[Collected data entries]

########

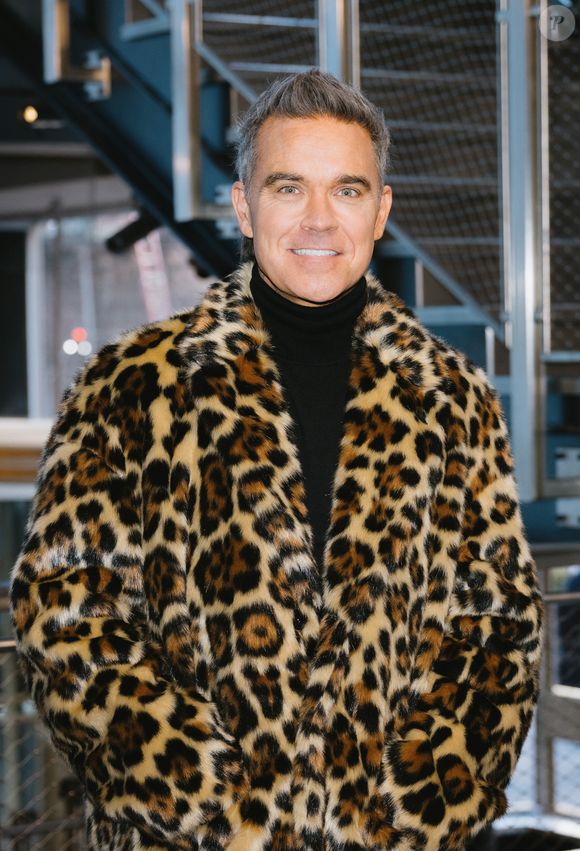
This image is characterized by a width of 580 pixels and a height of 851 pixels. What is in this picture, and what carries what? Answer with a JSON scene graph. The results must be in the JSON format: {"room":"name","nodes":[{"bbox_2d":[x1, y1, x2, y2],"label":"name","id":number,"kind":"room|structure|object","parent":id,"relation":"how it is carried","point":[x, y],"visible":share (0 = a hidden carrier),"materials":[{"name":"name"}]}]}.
{"room":"lobby","nodes":[
{"label":"lobby","id":0,"kind":"room"},
{"bbox_2d":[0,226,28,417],"label":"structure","id":1,"kind":"structure","parent":0,"point":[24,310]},
{"bbox_2d":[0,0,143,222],"label":"ceiling","id":2,"kind":"structure","parent":0,"point":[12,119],"materials":[{"name":"grey"}]},
{"bbox_2d":[20,104,38,124],"label":"ceiling light","id":3,"kind":"object","parent":2,"relation":"attached to","point":[32,114],"visible":0.78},
{"bbox_2d":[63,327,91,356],"label":"light","id":4,"kind":"object","parent":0,"point":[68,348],"visible":0.84,"materials":[{"name":"red"}]},
{"bbox_2d":[19,202,215,417],"label":"window","id":5,"kind":"structure","parent":0,"point":[73,312],"materials":[{"name":"glass"}]},
{"label":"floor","id":6,"kind":"structure","parent":0,"visible":0},
{"bbox_2d":[0,417,52,498],"label":"counter","id":7,"kind":"object","parent":6,"relation":"on","point":[22,443],"visible":0.38,"materials":[{"name":"wood"}]},
{"bbox_2d":[0,588,87,850],"label":"wire fence","id":8,"kind":"object","parent":6,"relation":"on","point":[10,638],"visible":0.41,"materials":[{"name":"metal"}]},
{"bbox_2d":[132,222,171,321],"label":"ladder","id":9,"kind":"object","parent":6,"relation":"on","point":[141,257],"visible":0.25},
{"bbox_2d":[8,67,544,850],"label":"man","id":10,"kind":"object","parent":6,"relation":"on","point":[340,119],"visible":0.99},
{"bbox_2d":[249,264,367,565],"label":"turtleneck","id":11,"kind":"object","parent":10,"relation":"on","point":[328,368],"visible":0.23,"materials":[{"name":"black fabric"}]},
{"bbox_2d":[35,0,578,536],"label":"staircase","id":12,"kind":"structure","parent":6,"relation":"on","point":[396,248],"materials":[{"name":"metal"}]},
{"bbox_2d":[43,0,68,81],"label":"metal post","id":13,"kind":"object","parent":12,"relation":"attached to","point":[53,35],"visible":0.79,"materials":[{"name":"silver metal"}]},
{"bbox_2d":[43,0,110,100],"label":"metal bracket","id":14,"kind":"object","parent":12,"relation":"attached to","point":[105,85],"visible":0.84,"materials":[{"name":"silver metal"}]},
{"bbox_2d":[104,209,160,255],"label":"spotlight","id":15,"kind":"object","parent":12,"relation":"attached to","point":[122,235],"visible":0.68,"materials":[{"name":"black"}]},
{"bbox_2d":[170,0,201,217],"label":"metal post","id":16,"kind":"object","parent":12,"relation":"attached to","point":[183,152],"visible":0.86,"materials":[{"name":"silver metal"}]},
{"bbox_2d":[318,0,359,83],"label":"metal post","id":17,"kind":"object","parent":12,"relation":"attached to","point":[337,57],"visible":0.36,"materials":[{"name":"silver metal"}]},
{"bbox_2d":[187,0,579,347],"label":"mesh panel","id":18,"kind":"object","parent":12,"relation":"attached to","point":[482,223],"visible":0.62,"materials":[{"name":"metal"}]},
{"bbox_2d":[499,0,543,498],"label":"metal post","id":19,"kind":"object","parent":12,"relation":"attached to","point":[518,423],"visible":0.83,"materials":[{"name":"silver metal"}]},
{"bbox_2d":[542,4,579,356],"label":"mesh panel","id":20,"kind":"object","parent":12,"relation":"attached to","point":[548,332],"visible":0.86,"materials":[{"name":"metal"}]},
{"bbox_2d":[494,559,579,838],"label":"metal railing","id":21,"kind":"object","parent":6,"relation":"on","point":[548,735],"visible":0.36,"materials":[{"name":"metal"}]}
]}

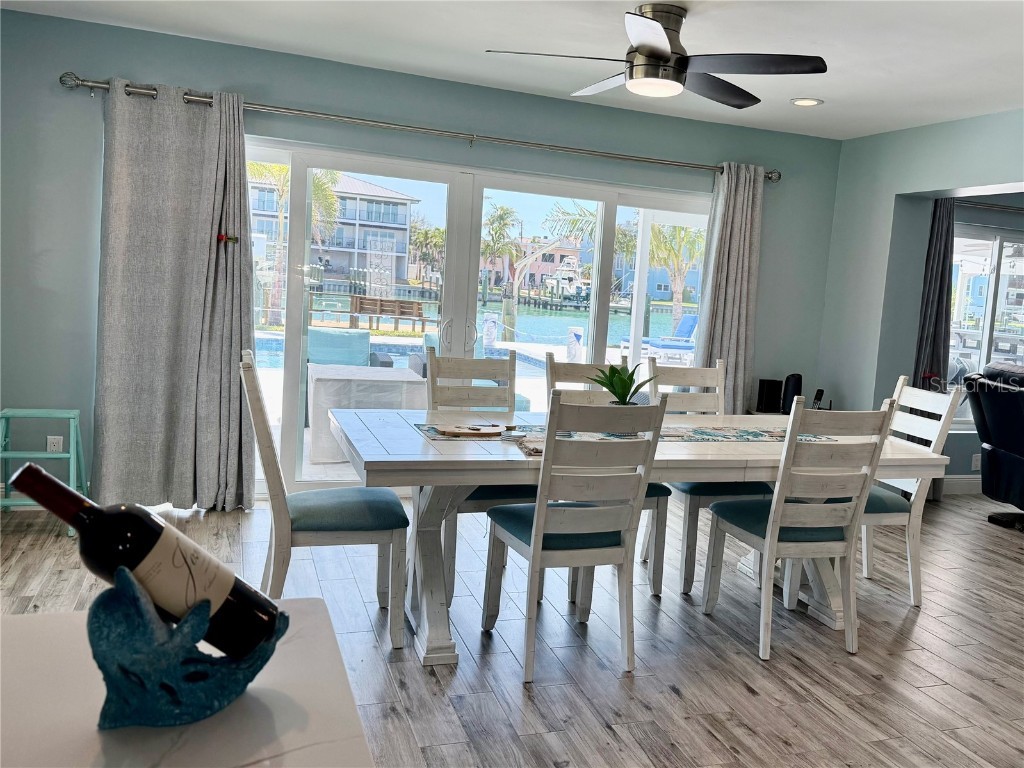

########

:: DESCRIPTION OF THE TASK ::
Please output each line above exactly and omit all images.

:: TASK ANSWER ::
This image is characterized by a width of 580 pixels and a height of 851 pixels. What is in this picture, and what carries what? Answer with a JSON scene graph. The results must be in the JSON format: {"room":"name","nodes":[{"bbox_2d":[x1, y1, x2, y2],"label":"name","id":number,"kind":"room|structure|object","parent":id,"relation":"how it is carried","point":[x, y],"visible":share (0 = a hidden carrier),"materials":[{"name":"name"}]}]}.
{"room":"lobby","nodes":[
{"label":"lobby","id":0,"kind":"room"},
{"bbox_2d":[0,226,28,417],"label":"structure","id":1,"kind":"structure","parent":0,"point":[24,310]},
{"bbox_2d":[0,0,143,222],"label":"ceiling","id":2,"kind":"structure","parent":0,"point":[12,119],"materials":[{"name":"grey"}]},
{"bbox_2d":[20,104,38,124],"label":"ceiling light","id":3,"kind":"object","parent":2,"relation":"attached to","point":[32,114],"visible":0.78},
{"bbox_2d":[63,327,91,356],"label":"light","id":4,"kind":"object","parent":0,"point":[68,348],"visible":0.84,"materials":[{"name":"red"}]},
{"bbox_2d":[19,202,215,417],"label":"window","id":5,"kind":"structure","parent":0,"point":[73,312],"materials":[{"name":"glass"}]},
{"label":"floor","id":6,"kind":"structure","parent":0,"visible":0},
{"bbox_2d":[0,417,52,498],"label":"counter","id":7,"kind":"object","parent":6,"relation":"on","point":[22,443],"visible":0.38,"materials":[{"name":"wood"}]},
{"bbox_2d":[0,588,87,850],"label":"wire fence","id":8,"kind":"object","parent":6,"relation":"on","point":[10,638],"visible":0.41,"materials":[{"name":"metal"}]},
{"bbox_2d":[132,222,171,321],"label":"ladder","id":9,"kind":"object","parent":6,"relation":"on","point":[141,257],"visible":0.25},
{"bbox_2d":[8,67,544,850],"label":"man","id":10,"kind":"object","parent":6,"relation":"on","point":[340,119],"visible":0.99},
{"bbox_2d":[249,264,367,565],"label":"turtleneck","id":11,"kind":"object","parent":10,"relation":"on","point":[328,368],"visible":0.23,"materials":[{"name":"black fabric"}]},
{"bbox_2d":[35,0,578,536],"label":"staircase","id":12,"kind":"structure","parent":6,"relation":"on","point":[396,248],"materials":[{"name":"metal"}]},
{"bbox_2d":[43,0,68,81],"label":"metal post","id":13,"kind":"object","parent":12,"relation":"attached to","point":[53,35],"visible":0.79,"materials":[{"name":"silver metal"}]},
{"bbox_2d":[43,0,110,100],"label":"metal bracket","id":14,"kind":"object","parent":12,"relation":"attached to","point":[105,85],"visible":0.84,"materials":[{"name":"silver metal"}]},
{"bbox_2d":[104,209,160,255],"label":"spotlight","id":15,"kind":"object","parent":12,"relation":"attached to","point":[122,235],"visible":0.68,"materials":[{"name":"black"}]},
{"bbox_2d":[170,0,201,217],"label":"metal post","id":16,"kind":"object","parent":12,"relation":"attached to","point":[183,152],"visible":0.86,"materials":[{"name":"silver metal"}]},
{"bbox_2d":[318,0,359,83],"label":"metal post","id":17,"kind":"object","parent":12,"relation":"attached to","point":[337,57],"visible":0.36,"materials":[{"name":"silver metal"}]},
{"bbox_2d":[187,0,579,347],"label":"mesh panel","id":18,"kind":"object","parent":12,"relation":"attached to","point":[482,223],"visible":0.62,"materials":[{"name":"metal"}]},
{"bbox_2d":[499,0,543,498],"label":"metal post","id":19,"kind":"object","parent":12,"relation":"attached to","point":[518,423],"visible":0.83,"materials":[{"name":"silver metal"}]},
{"bbox_2d":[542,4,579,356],"label":"mesh panel","id":20,"kind":"object","parent":12,"relation":"attached to","point":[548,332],"visible":0.86,"materials":[{"name":"metal"}]},
{"bbox_2d":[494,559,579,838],"label":"metal railing","id":21,"kind":"object","parent":6,"relation":"on","point":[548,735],"visible":0.36,"materials":[{"name":"metal"}]}
]}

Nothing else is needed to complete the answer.